* Provided text:
This “Delaware culture area,” as Frederick Tolles called it, developed not by some random process of social selection, but from the conscious will and purpose of its Quaker founders. The leading role was played by one founder in particular, William Penn—who served Pennsylvania, Delaware and also West Jersey as lawgiver, social planner, organizer, tireless promoter, and regulator of the immigration process. The cultural history of this region cannot be understood without knowing something about the mind and character of this extraordinary man.1
William Penn was bundle of paradoxes—an admiral’s son who became a pacifist, an undergraduate at Oxford’s Christ Church who became a pious Quaker, a member of Lincoln’s Inn who became an advocate of arbitration, a Fellow of the Royal Society who despised pedantry, a man of property who devoted himself to the welfare of the poor, a polished courtier who preferred the plain style, a friend of kings who became a radical Whig, and an English gentleman who became one of Christianity’s great spiritual leaders.
William Penn’s life began 14 October 1644, on London’s Tower Hill, in the shadow of the great castle where he would later be imprisoned for his faith. He was born into a violent world and very nearly made violence his career. The great events of his early life were wars and revolutions in which his family was intimately involved. His father was a naval officer who served both Cromwell and the King, and was rewarded by both sides with large estates in Ireland.
Penn grew up in Ireland, and believed (mistakenly) that he was of Welsh descent. But by birth and breeding he was very much an English gentleman. His Anglo-Norman family (originally De La Penne) was kin to many of the gentry who went to Virginia. By marriage he was related to Frances Culpeper Berkeley (the wife of Sir William Berkeley) who knew him well and called him “cousin.”2

This portrait of William Penn as a young warrior was painted in 1666 (when he was 22 years old). It captures the improbable origins of the Quaker leader. He was raised in a military family, nearly became a professional soldier, and always cherished a warrior’s virtues, even when he turned against war itself. This militant Christian would always be a fighter for God’s truth, closer in spirit to St. George than to St. Francis. Penn appears in heavy armor such as he might have worn when he saw combat at Carrickfergus in the same year. The light falls upon his right arm and chest, bringing out a sense of strength. The neck cloth of fine lace adds a tone of refinement. A dark thick wig hides Penn’s unfashionable thin blond hair. The face has a delicate beauty, a candid expression, and a firm jaw. The lines of composition converge upon the eyes which are exceptionally full, deep and thoughtful—adding a hint of detachment from the world. This drawing is from an eighteenth-century copy of a lost original in the Historical Society of Pennsylvania.

* Set task A:
List every line of the rows that contains the string "name", matching case exactly.

(Dataset excerpts)

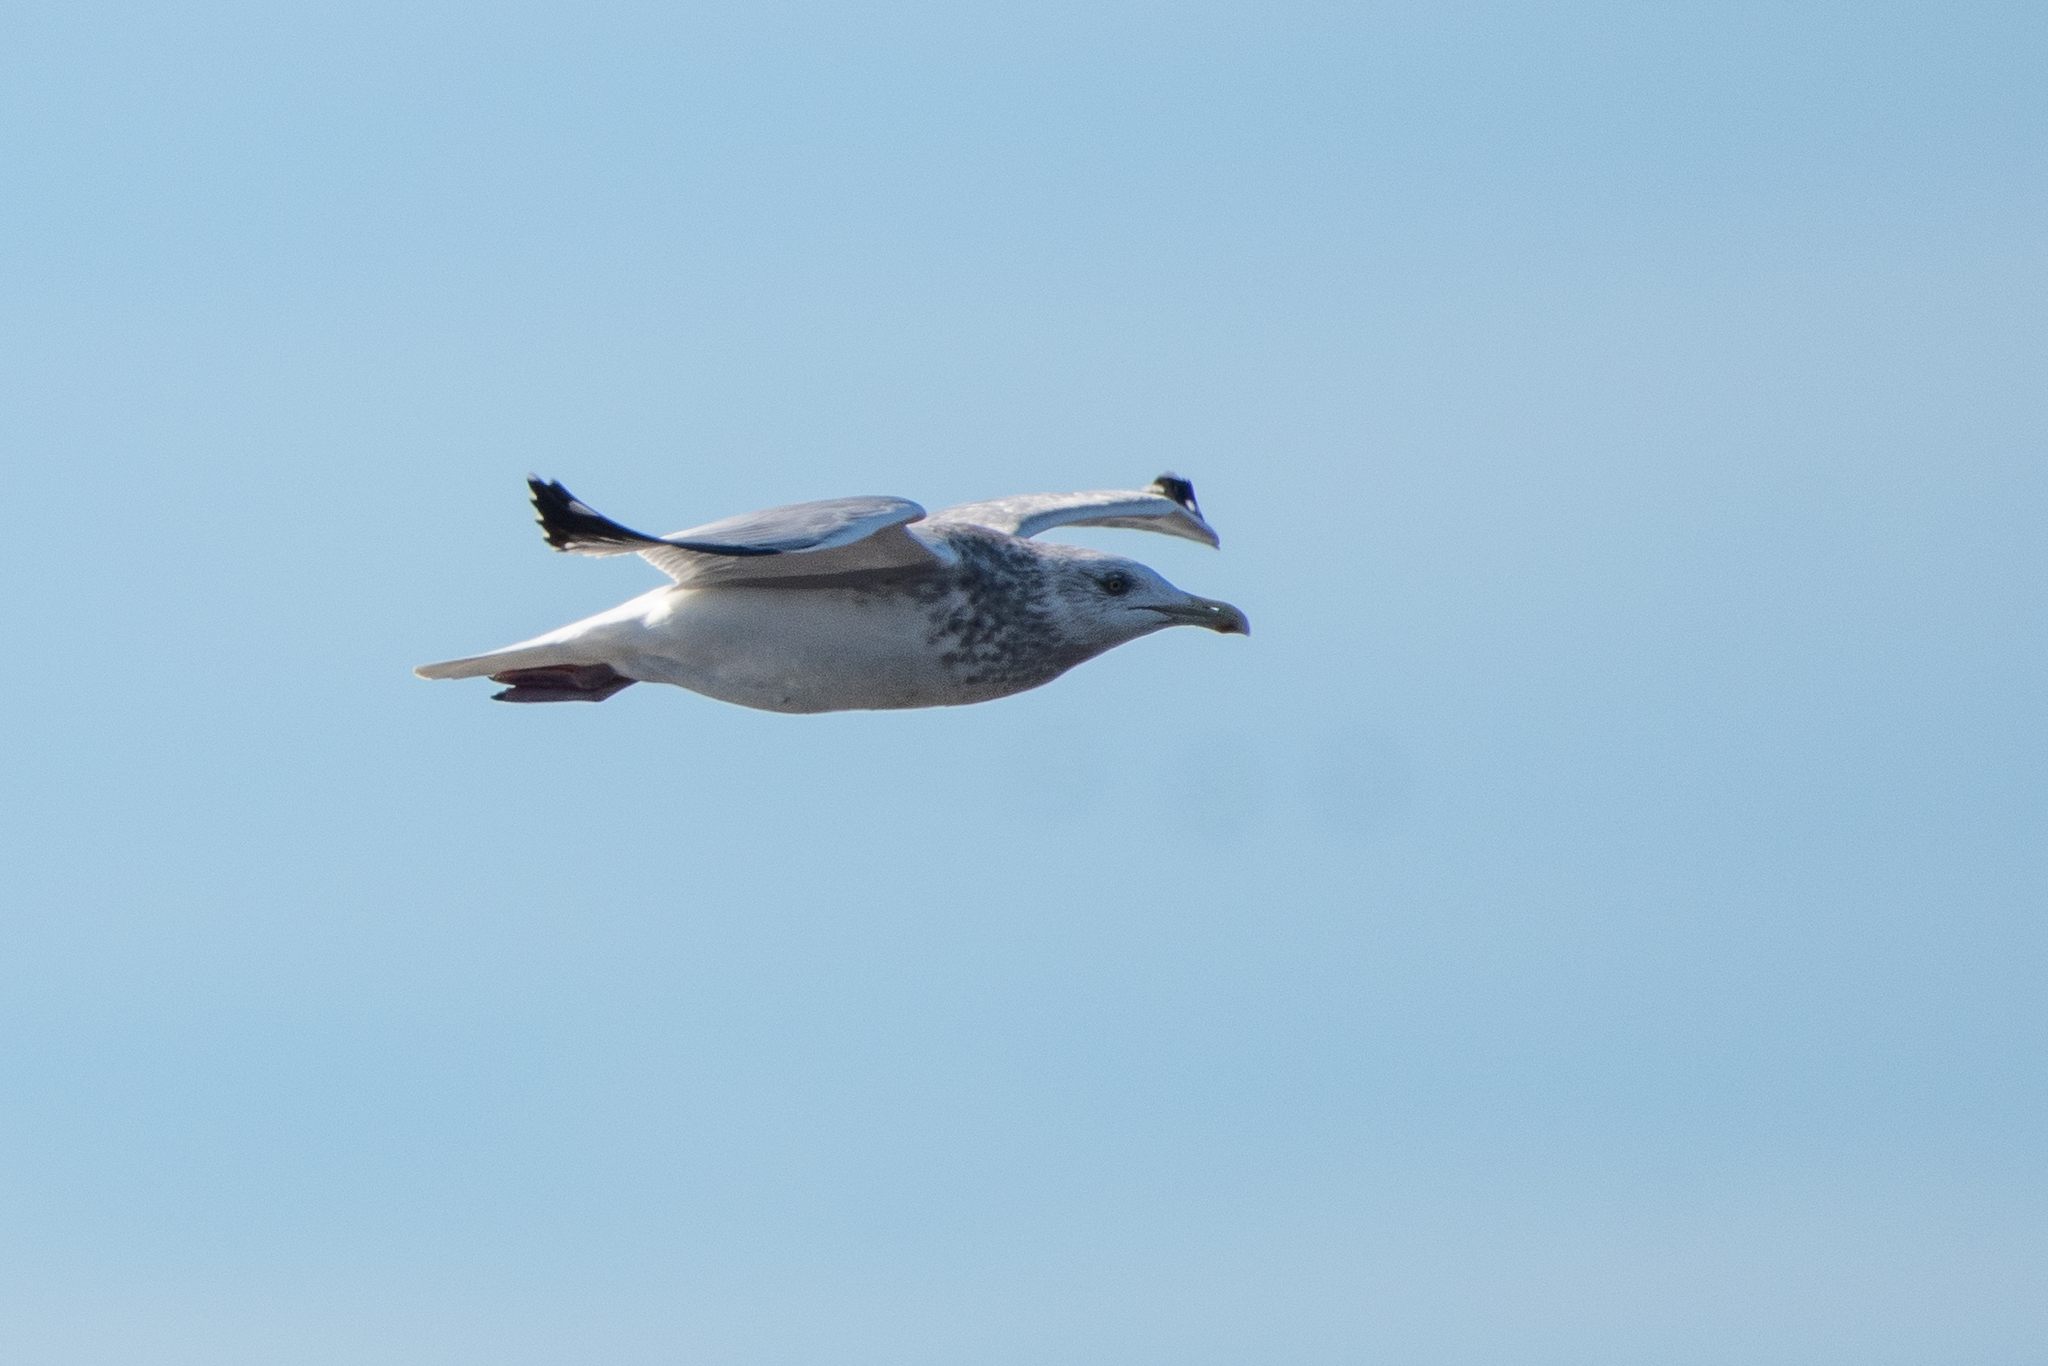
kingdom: Animalia
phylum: Chordata
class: Aves
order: Charadriiformes
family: Laridae
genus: Larus
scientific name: Larus argentatus
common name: Herring gull
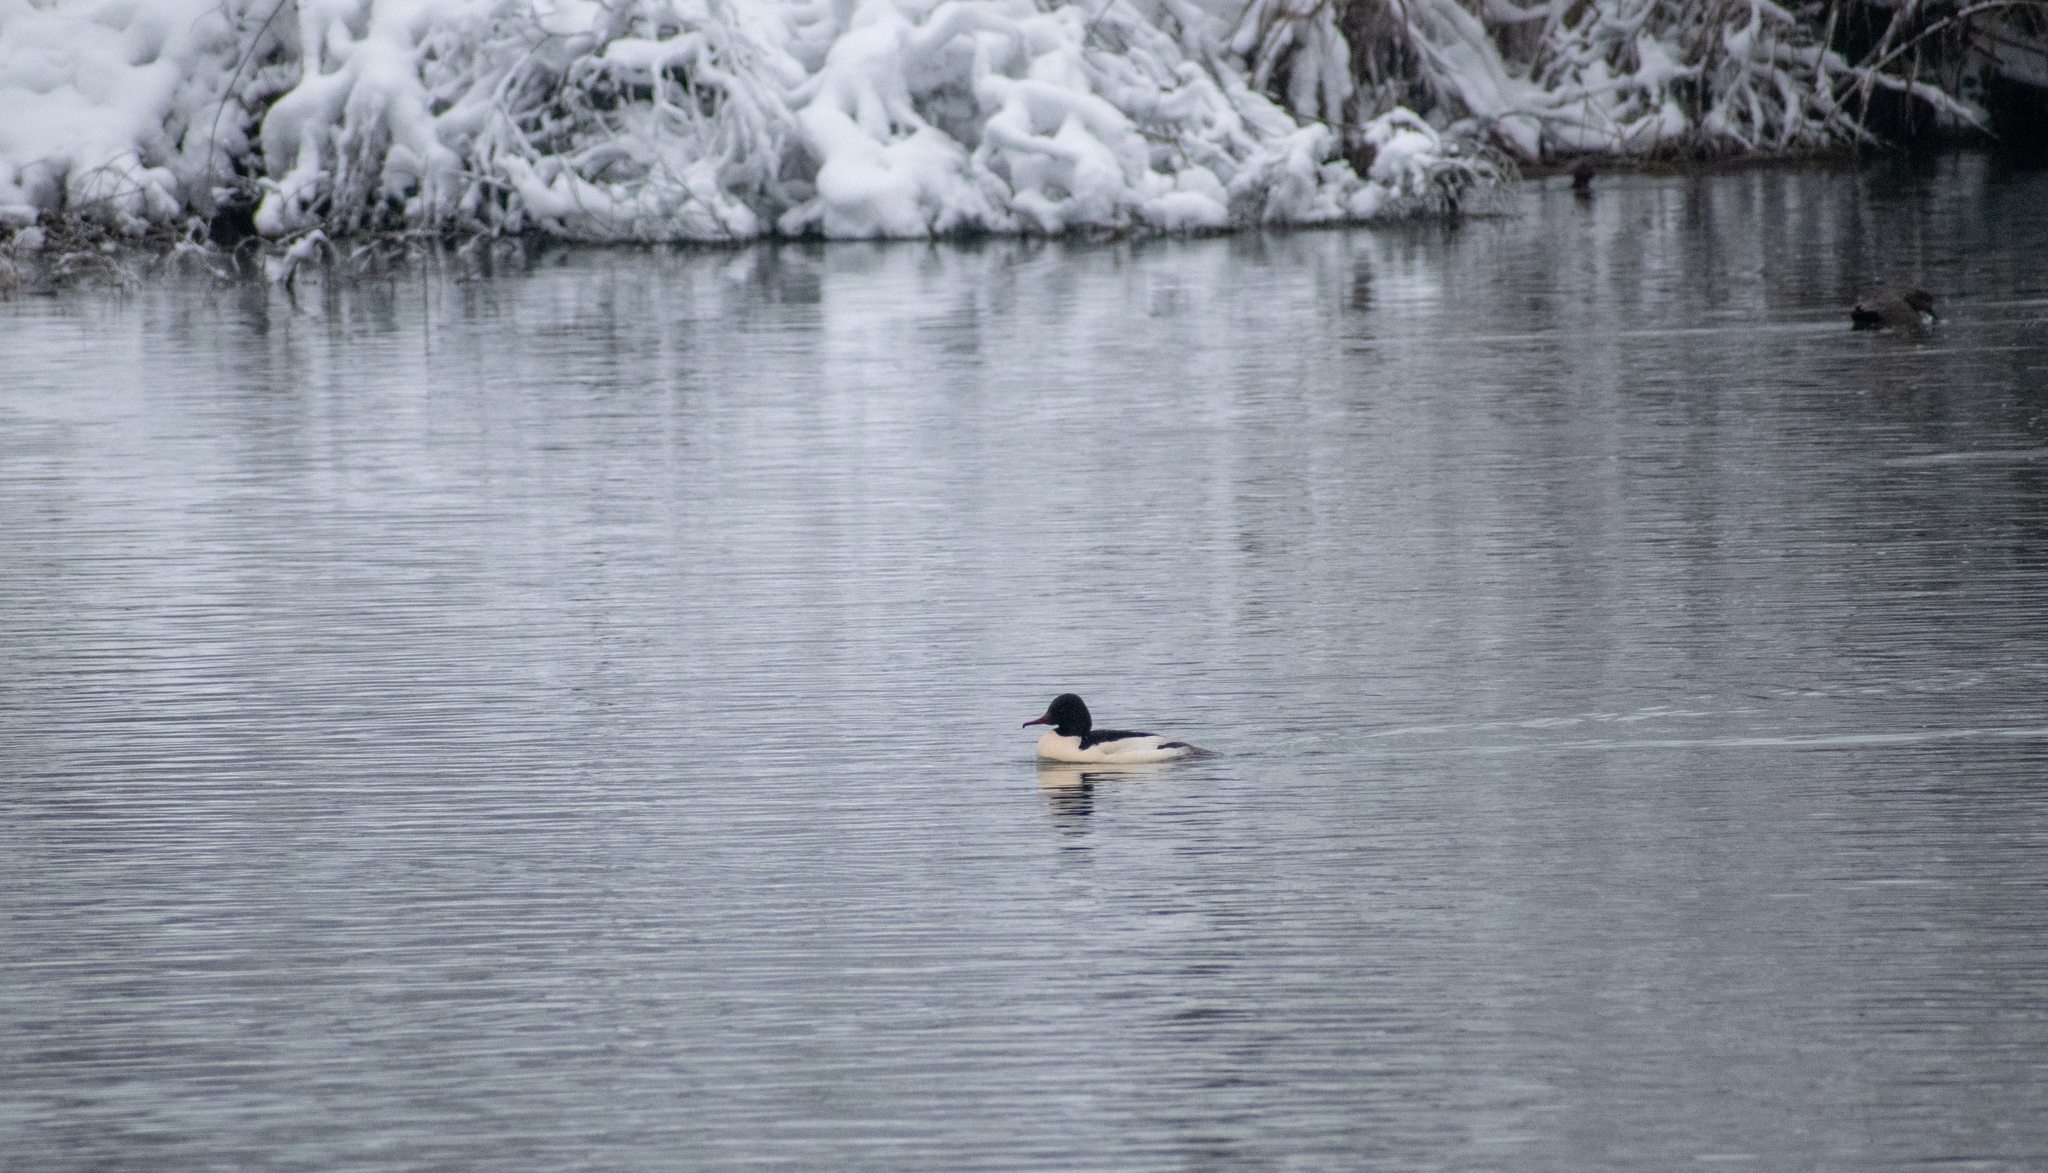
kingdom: Animalia
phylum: Chordata
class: Aves
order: Anseriformes
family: Anatidae
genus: Mergus
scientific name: Mergus merganser
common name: Common merganser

* Set task B:
Print everything in the passage on William Penn from "William Penn’s life" down to "estates in Ireland.", copied word for word.

* Task result A:
scientific name: Larus argentatus
common name: Herring gull
scientific name: Mergus merganser
common name: Common merganser

* Task result B:
William Penn’s life began 14 October 1644, on London’s Tower Hill, in the shadow of the great castle where he would later be imprisoned for his faith. He was born into a violent world and very nearly made violence his career. The great events of his early life were wars and revolutions in which his family was intimately involved. His father was a naval officer who served both Cromwell and the King, and was rewarded by both sides with large estates in Ireland.